▶ **TASK SET**:
1. In the passage on Riachinho, which river, a tributary of the São Francisco River, crosses the municipality?
2. Transcribe the passage on Riachinho from "Riachinho is a" up to and including "municipality in 1992.".

==== EXCERPTED PASSAGE ====

Riachinho is a Brazilian municipality located in the north of the state of Minas Gerais.  In 2020 the population was 8,134 in a total area of 1,775 km².  It became a municipality in 1992.

Location and Distances
Riachinho is located on state highway MG-191 (dirt) at an elevation of 550 meters.  It is 62 km. south of the nearest population center with services, Arinos.  The municipality is crossed by the Rio Urucuia, a tributary of the São Francisco River.  Neighboring municipalities are: Santa Fé de Minas, Várzea da Palma, Uruana de Minas, and Bonfinópolis de Minas.  Riachinho is part of the statistical microregion of Pirapora.

Economic activities
The most important economic activities are cattle raising and agriculture.  The GDP in 2005 was R$ 33,831,903,000.  There was one banking agency in the town in 2007, while there were 311 automobiles.  In the rural area there were 842 establishments on a total area of 124,000 hectares, of which 9,000 hectares were planted in crops.  Around 1,000 people were working in agriculture.  There were 51,000 head of cattle.  The main crops were rice, beans, corn, soybeans, and sorghum.

==== DATA EXTRACT ====

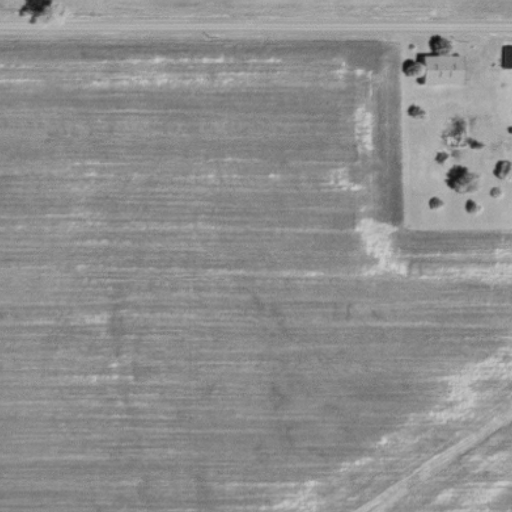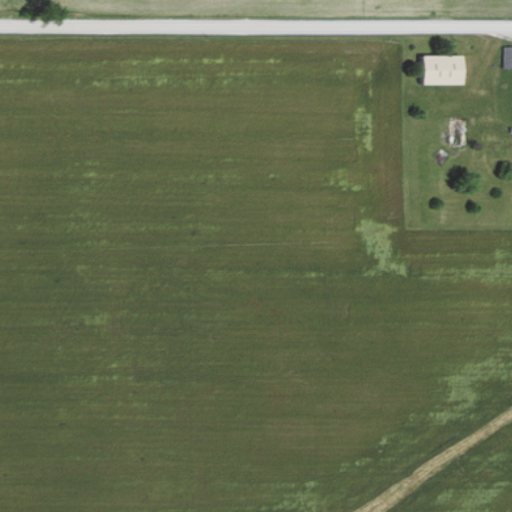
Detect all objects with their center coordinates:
road: (256, 27)
building: (505, 56)
building: (437, 69)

====

▶ **THE RESULTS**:
1. The Rio Urucuia.

2.
Riachinho is a Brazilian municipality located in the north of the state of Minas Gerais.  In 2020 the population was 8,134 in a total area of 1,775 km².  It became a municipality in 1992.